1.1 Sampling to Accurately Inform Environmental Cleanup
The assessment of contaminated sites and areas of potential concern relies on the collection and analysis of samples of environmental media. Analytical data from samples provide a representation of site conditions, showing what contaminants are present and at what concentrations. Decision-makers can then utilize this data to assess risk, determine the need for cleanup action, and guide remediation to protect human health and the environment. As part of this process, representative sample data are either compared with decision criteria, such as numerical regulatory cleanup standards for a given contaminant or are used in a baseline risk assessment. An example of such decision criteria would be a state-specific cleanup goal for a contaminant in soil.
To ensure effective decision-making, it is critical that the data compared with the criteria or used to calculate risks accurately represent the conditions at a site in terms of a mean contaminant concentration that meets the data quality objectives (DQOs). Both risk-based screening levels and cleanup levels apply to the mean concentration of a contaminant for a designated volume/mass of soil.
In particular, the characterization of contamination in soil and sediment poses unique challenges due to the heterogeneity of contaminant distribution in these media. As discussed in Section 2, heterogeneity refers to the condition where components of a matrix differ from each other between individual soil particles and in the nonuniform distribution of the constituents across the site. Heterogeneity is present at all scales and results in spatial variation of contaminant concentrations.

# PROBLEMS TO SOLVE:
1: Return the entire passage on sampling for environmental cleanup without changing a word.
2: In the listing, retype only the lines between the one holding "### 3단계: 합성곱 신경망 (3-4주)" and the one holding "### 利用/sys/fs/cgroup/devices", inclusive, precisely as they stand. Omit the pictures.
The passage on sampling for environmental cleanup and the listing that follows are unrelated material.

# ENTRIES SHOWN:
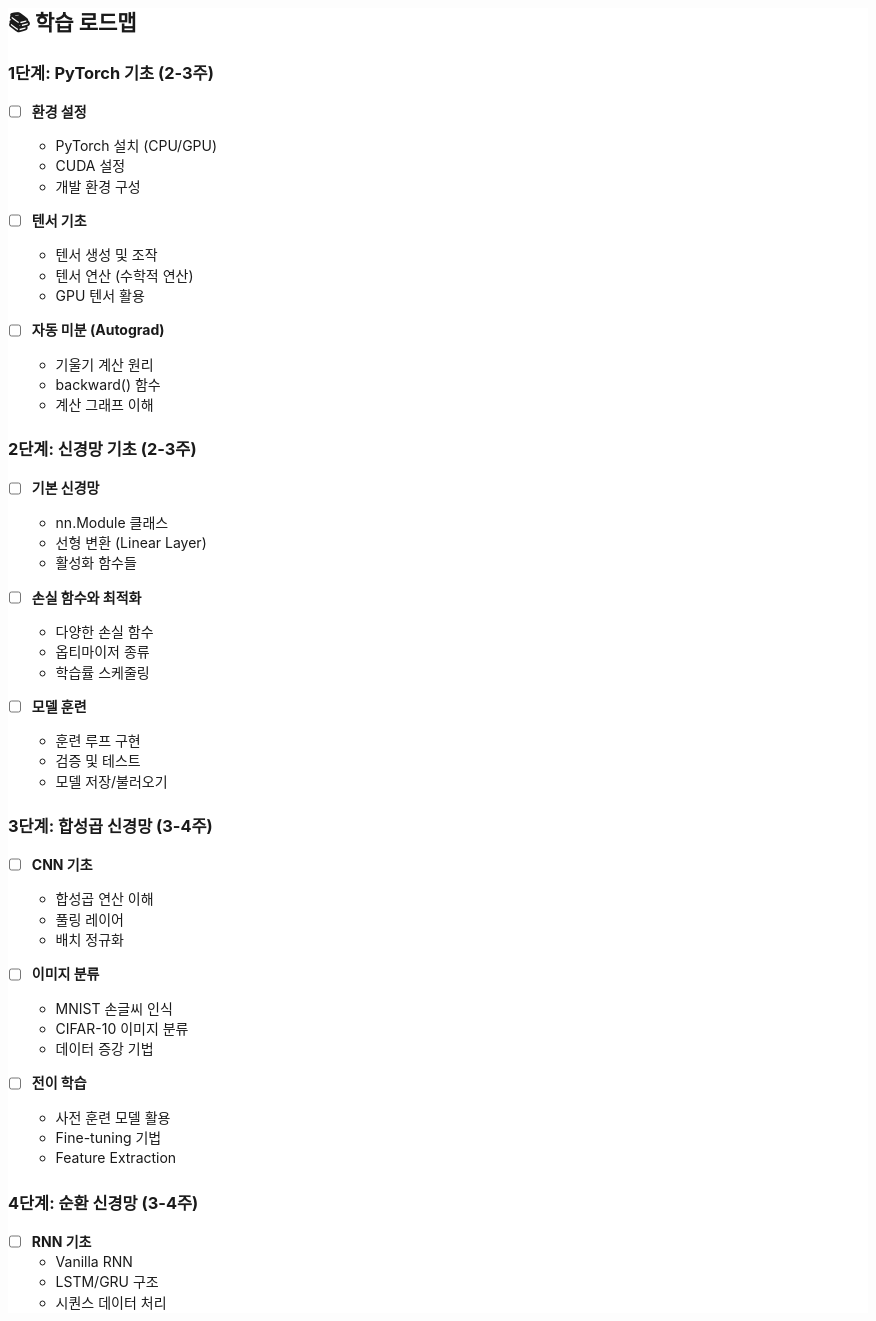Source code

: ## 📚 학습 로드맵

### 1단계: PyTorch 기초 (2-3주)
- [ ] **환경 설정**
  - PyTorch 설치 (CPU/GPU)
  - CUDA 설정
  - 개발 환경 구성

- [ ] **텐서 기초**
  - 텐서 생성 및 조작
  - 텐서 연산 (수학적 연산)
  - GPU 텐서 활용

- [ ] **자동 미분 (Autograd)**
  - 기울기 계산 원리
  - backward() 함수
  - 계산 그래프 이해

### 2단계: 신경망 기초 (2-3주)
- [ ] **기본 신경망**
  - nn.Module 클래스
  - 선형 변환 (Linear Layer)
  - 활성화 함수들

- [ ] **손실 함수와 최적화**
  - 다양한 손실 함수
  - 옵티마이저 종류
  - 학습률 스케줄링

- [ ] **모델 훈련**
  - 훈련 루프 구현
  - 검증 및 테스트
  - 모델 저장/불러오기

### 3단계: 합성곱 신경망 (3-4주)
- [ ] **CNN 기초**
  - 합성곱 연산 이해
  - 풀링 레이어
  - 배치 정규화

- [ ] **이미지 분류**
  - MNIST 손글씨 인식
  - CIFAR-10 이미지 분류
  - 데이터 증강 기법

- [ ] **전이 학습**
  - 사전 훈련 모델 활용
  - Fine-tuning 기법
  - Feature Extraction

### 4단계: 순환 신경망 (3-4주)
- [ ] **RNN 기초**
  - Vanilla RNN
  - LSTM/GRU 구조
  - 시퀀스 데이터 처리
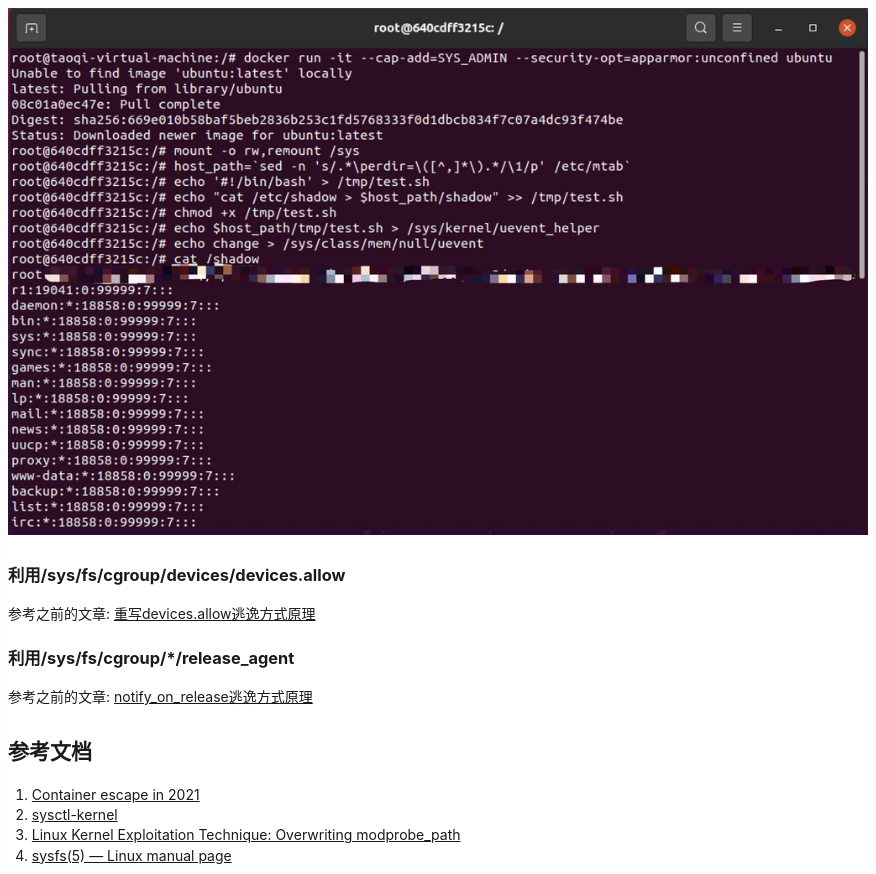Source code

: ![](media/16423261310936/16451810184955.jpg)

### 利用/sys/fs/cgroup/devices/devices.allow

参考之前的文章: [重写devices.allow逃逸方式原理](https://github.com/SPuerBRead/ddup/blob/master/Docker%E7%9B%B8%E5%85%B3/%E9%87%8D%E5%86%99devices.allow%E9%80%83%E9%80%B8%E6%96%B9%E5%BC%8F/%E9%87%8D%E5%86%99devices.allow%E9%80%83%E9%80%B8%E6%96%B9%E5%BC%8F.md)

### 利用/sys/fs/cgroup/*/release_agent

参考之前的文章: [notify_on_release逃逸方式原理](https://github.com/SPuerBRead/ddup/blob/master/Docker%E7%9B%B8%E5%85%B3/notify_on_release%E9%80%83%E9%80%B8%E6%96%B9%E5%BC%8F/notify_on_release%E9%80%83%E9%80%B8%E6%96%B9%E5%BC%8F%E5%8E%9F%E7%90%86.md)


## 参考文档

1. [Container escape in 2021](https://github.com/knownsec/KCon/blob/master/2021/Container%20escape%20in%202021.pdf)
2. [sysctl-kernel](https://www.kernel.org/doc/html/latest/admin-guide/sysctl/kernel.html)    
3. [Linux Kernel Exploitation Technique: Overwriting modprobe_path](https://lkmidas.github.io/posts/20210223-linux-kernel-pwn-modprobe/)
4. [sysfs(5) — Linux manual page](https://man7.org/linux/man-pages/man5/sysfs.5.html)
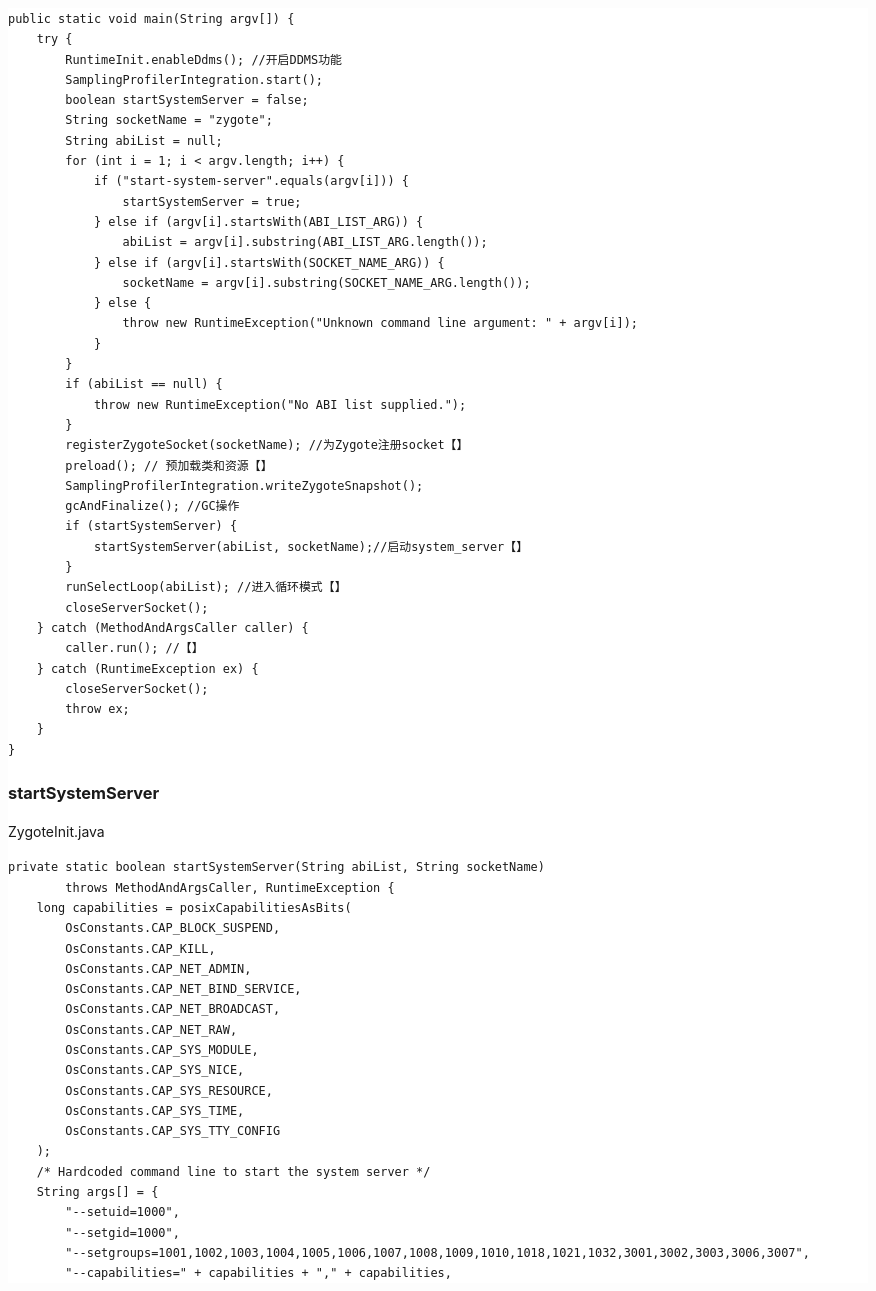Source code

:     public static void main(String argv[]) {
        try {
            RuntimeInit.enableDdms(); //开启DDMS功能
            SamplingProfilerIntegration.start();
            boolean startSystemServer = false;
            String socketName = "zygote";
            String abiList = null;
            for (int i = 1; i < argv.length; i++) {
                if ("start-system-server".equals(argv[i])) {
                    startSystemServer = true;
                } else if (argv[i].startsWith(ABI_LIST_ARG)) {
                    abiList = argv[i].substring(ABI_LIST_ARG.length());
                } else if (argv[i].startsWith(SOCKET_NAME_ARG)) {
                    socketName = argv[i].substring(SOCKET_NAME_ARG.length());
                } else {
                    throw new RuntimeException("Unknown command line argument: " + argv[i]);
                }
            }
            if (abiList == null) {
                throw new RuntimeException("No ABI list supplied.");
            }
            registerZygoteSocket(socketName); //为Zygote注册socket【】
            preload(); // 预加载类和资源【】
            SamplingProfilerIntegration.writeZygoteSnapshot();
            gcAndFinalize(); //GC操作
            if (startSystemServer) {
                startSystemServer(abiList, socketName);//启动system_server【】
            }
            runSelectLoop(abiList); //进入循环模式【】
            closeServerSocket();
        } catch (MethodAndArgsCaller caller) {
            caller.run(); //【】
        } catch (RuntimeException ex) {
            closeServerSocket();
            throw ex;
        }
    }

### startSystemServer

ZygoteInit.java

    private static boolean startSystemServer(String abiList, String socketName)
            throws MethodAndArgsCaller, RuntimeException {
        long capabilities = posixCapabilitiesAsBits(
            OsConstants.CAP_BLOCK_SUSPEND,
            OsConstants.CAP_KILL,
            OsConstants.CAP_NET_ADMIN,
            OsConstants.CAP_NET_BIND_SERVICE,
            OsConstants.CAP_NET_BROADCAST,
            OsConstants.CAP_NET_RAW,
            OsConstants.CAP_SYS_MODULE,
            OsConstants.CAP_SYS_NICE,
            OsConstants.CAP_SYS_RESOURCE,
            OsConstants.CAP_SYS_TIME,
            OsConstants.CAP_SYS_TTY_CONFIG
        );
        /* Hardcoded command line to start the system server */
        String args[] = {
            "--setuid=1000",
            "--setgid=1000",
            "--setgroups=1001,1002,1003,1004,1005,1006,1007,1008,1009,1010,1018,1021,1032,3001,3002,3003,3006,3007",
            "--capabilities=" + capabilities + "," + capabilities,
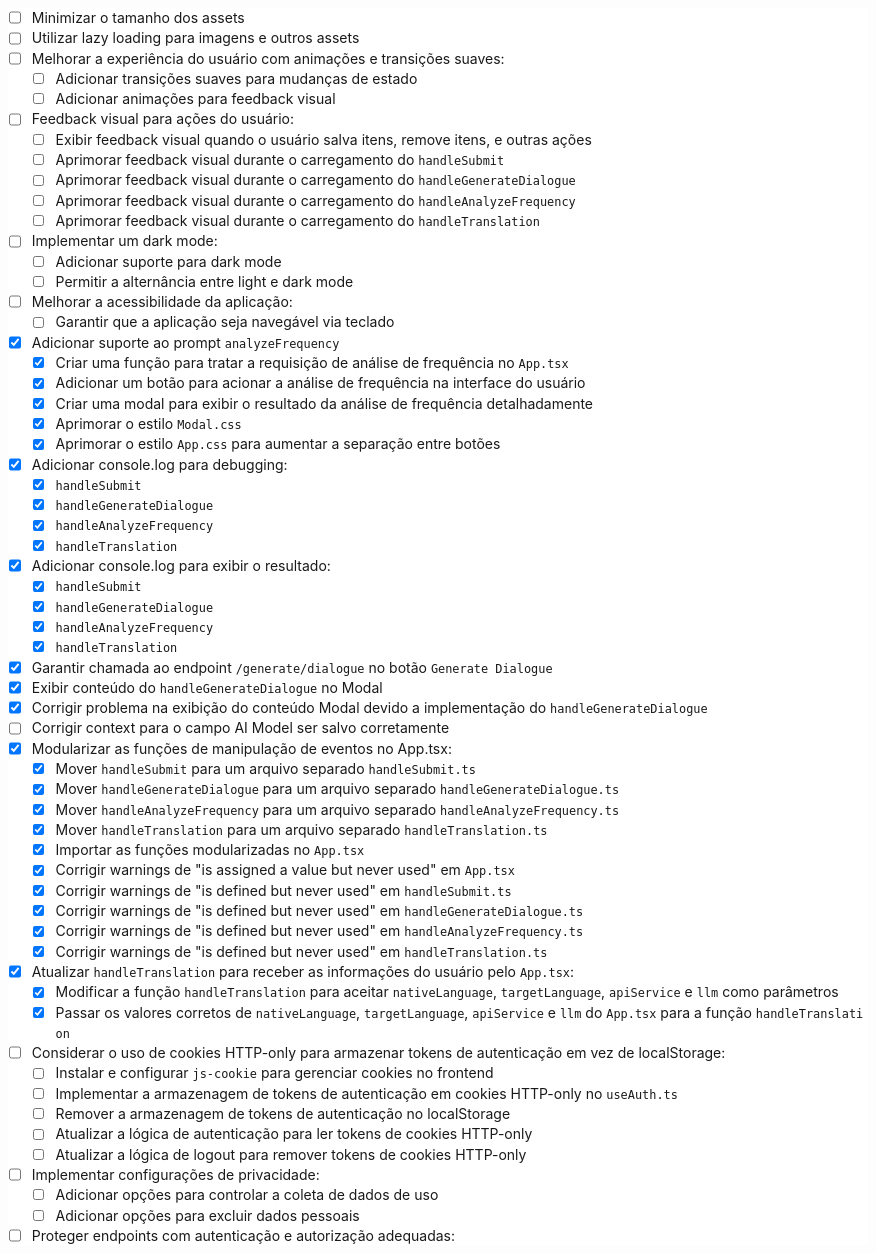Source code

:   - [ ] Minimizar o tamanho dos assets
  - [ ] Utilizar lazy loading para imagens e outros assets
- [ ] Melhorar a experiência do usuário com animações e transições suaves:
  - [ ] Adicionar transições suaves para mudanças de estado
  - [ ] Adicionar animações para feedback visual
- [ ] Feedback visual para ações do usuário:
  - [ ] Exibir feedback visual quando o usuário salva itens, remove itens, e outras ações
  - [ ] Aprimorar feedback visual durante o carregamento do `handleSubmit`
  - [ ] Aprimorar feedback visual durante o carregamento do `handleGenerateDialogue`
  - [ ] Aprimorar feedback visual durante o carregamento do `handleAnalyzeFrequency`
  - [ ] Aprimorar feedback visual durante o carregamento do `handleTranslation`
- [ ] Implementar um dark mode:
  - [ ] Adicionar suporte para dark mode
  - [ ] Permitir a alternância entre light e dark mode
- [ ] Melhorar a acessibilidade da aplicação:
  - [ ] Garantir que a aplicação seja navegável via teclado
- [x] Adicionar suporte ao prompt `analyzeFrequency`
  - [x] Criar uma função para tratar a requisição de análise de frequência no `App.tsx`
  - [x] Adicionar um botão para acionar a análise de frequência na interface do usuário
  - [x] Criar uma modal para exibir o resultado da análise de frequência detalhadamente
  - [x] Aprimorar o estilo `Modal.css`
  - [x] Aprimorar o estilo `App.css` para aumentar a separação entre botões
- [x] Adicionar console.log para debugging:
  - [x] `handleSubmit`
  - [x] `handleGenerateDialogue`
  - [x] `handleAnalyzeFrequency`
  - [x] `handleTranslation`
- [x] Adicionar console.log para exibir o resultado:
  - [x] `handleSubmit`
  - [x] `handleGenerateDialogue`
  - [x] `handleAnalyzeFrequency`
  - [x] `handleTranslation`
- [x] Garantir chamada ao endpoint `/generate/dialogue` no botão `Generate Dialogue`
- [x] Exibir conteúdo do `handleGenerateDialogue` no Modal
- [x] Corrigir problema na exibição do conteúdo Modal devido a implementação do `handleGenerateDialogue`
- [ ] Corrigir context para o campo AI Model ser salvo corretamente
- [x] Modularizar as funções de manipulação de eventos no App.tsx:
  - [x] Mover `handleSubmit` para um arquivo separado `handleSubmit.ts`
  - [x] Mover `handleGenerateDialogue` para um arquivo separado `handleGenerateDialogue.ts`
  - [x] Mover `handleAnalyzeFrequency` para um arquivo separado `handleAnalyzeFrequency.ts`
  - [x] Mover `handleTranslation` para um arquivo separado `handleTranslation.ts`
  - [x] Importar as funções modularizadas no `App.tsx`
  - [x] Corrigir warnings de "is assigned a value but never used" em `App.tsx`
  - [x] Corrigir warnings de "is defined but never used" em `handleSubmit.ts`
  - [x] Corrigir warnings de "is defined but never used" em `handleGenerateDialogue.ts`
  - [x] Corrigir warnings de "is defined but never used" em `handleAnalyzeFrequency.ts`
  - [x] Corrigir warnings de "is defined but never used" em `handleTranslation.ts`
- [x] Atualizar `handleTranslation` para receber as informações do usuário pelo `App.tsx`:
  - [x] Modificar a função `handleTranslation` para aceitar `nativeLanguage`, `targetLanguage`, `apiService` e `llm` como parâmetros
  - [x] Passar os valores corretos de `nativeLanguage`, `targetLanguage`, `apiService` e `llm` do `App.tsx` para a função `handleTranslation`
- [ ] Considerar o uso de cookies HTTP-only para armazenar tokens de autenticação em vez de localStorage:
  - [ ] Instalar e configurar `js-cookie` para gerenciar cookies no frontend
  - [ ] Implementar a armazenagem de tokens de autenticação em cookies HTTP-only no `useAuth.ts`
  - [ ] Remover a armazenagem de tokens de autenticação no localStorage
  - [ ] Atualizar a lógica de autenticação para ler tokens de cookies HTTP-only
  - [ ] Atualizar a lógica de logout para remover tokens de cookies HTTP-only
- [ ] Implementar configurações de privacidade:
  - [ ] Adicionar opções para controlar a coleta de dados de uso
  - [ ] Adicionar opções para excluir dados pessoais
- [ ] Proteger endpoints com autenticação e autorização adequadas:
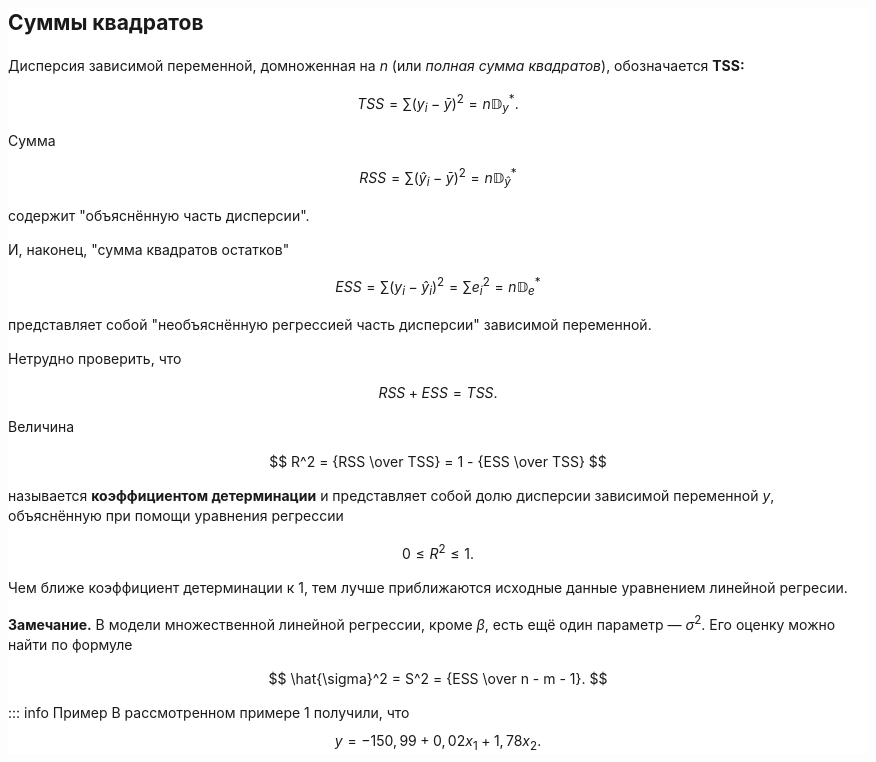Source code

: ## Суммы квадратов

Дисперсия зависимой переменной, домноженная на $n$ (или *полная сумма квадратов*), обозначается **TSS:**

$$
TSS = \sum (y_i - \bar{y})^2 = n \mathbb{D}_y^*.
$$

Сумма

$$
RSS = \sum (\hat{y}_i - \bar{y})^2 = n \mathbb{D}_\hat{y}^*
$$

содержит "объяснённую часть дисперсии".

И, наконец, "сумма квадратов остатков"

$$
ESS = \sum (y_i - \hat{y}_i)^2 = \sum e_i^2 = n \mathbb{D}_e^*
$$

представляет собой "необъяснённую регрессией часть дисперсии" зависимой переменной.

Нетрудно проверить, что

$$
RSS + ESS = TSS.
$$

Величина

$$
R^2 = {RSS \over TSS} = 1 - {ESS \over TSS}
$$

называется **коэффициентом детерминации** и представляет собой долю дисперсии зависимой переменной $y$, объяснённую при помощи уравнения регрессии

$$
0 \le R^2 \le 1.
$$

Чем ближе коэффициент детерминации к 1, тем лучше приближаются исходные данные уравнением линейной регресии.

**Замечание.** В модели множественной линейной регрессии, кроме $\beta$, есть ещё один параметр — $\sigma^2$. Его оценку можно найти по формуле

$$
\hat{\sigma}^2 = S^2 = {ESS \over n - m - 1}.
$$

::: info Пример
В рассмотренном примере 1 получили, что
$$
y = -150,99 + 0,02 x_1 + 1,78 x_2.
$$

# SOLUTIONS BELOW:
1:
1.1 Sampling to Accurately Inform Environmental Cleanup
The assessment of contaminated sites and areas of potential concern relies on the collection and analysis of samples of environmental media. Analytical data from samples provide a representation of site conditions, showing what contaminants are present and at what concentrations. Decision-makers can then utilize this data to assess risk, determine the need for cleanup action, and guide remediation to protect human health and the environment. As part of this process, representative sample data are either compared with decision criteria, such as numerical regulatory cleanup standards for a given contaminant or are used in a baseline risk assessment. An example of such decision criteria would be a state-specific cleanup goal for a contaminant in soil.
To ensure effective decision-making, it is critical that the data compared with the criteria or used to calculate risks accurately represent the conditions at a site in terms of a mean contaminant concentration that meets the data quality objectives (DQOs). Both risk-based screening levels and cleanup levels apply to the mean concentration of a contaminant for a designated volume/mass of soil.
In particular, the characterization of contamination in soil and sediment poses unique challenges due to the heterogeneity of contaminant distribution in these media. As discussed in Section 2, heterogeneity refers to the condition where components of a matrix differ from each other between individual soil particles and in the nonuniform distribution of the constituents across the site. Heterogeneity is present at all scales and results in spatial variation of contaminant concentrations.

2:
### 3단계: 합성곱 신경망 (3-4주)
- [ ] **CNN 기초**
  - 합성곱 연산 이해
  - 풀링 레이어
  - 배치 정규화

- [ ] **이미지 분류**
  - MNIST 손글씨 인식
  - CIFAR-10 이미지 분류
  - 데이터 증강 기법

- [ ] **전이 학습**
  - 사전 훈련 모델 활용
  - Fine-tuning 기법
  - Feature Extraction

### 4단계: 순환 신경망 (3-4주)
- [ ] **RNN 기초**
  - Vanilla RNN
  - LSTM/GRU 구조
  - 시퀀스 데이터 처리
Source code

: ![](media/16423261310936/16451810184955.jpg)

### 利用/sys/fs/cgroup/devices/devices.allow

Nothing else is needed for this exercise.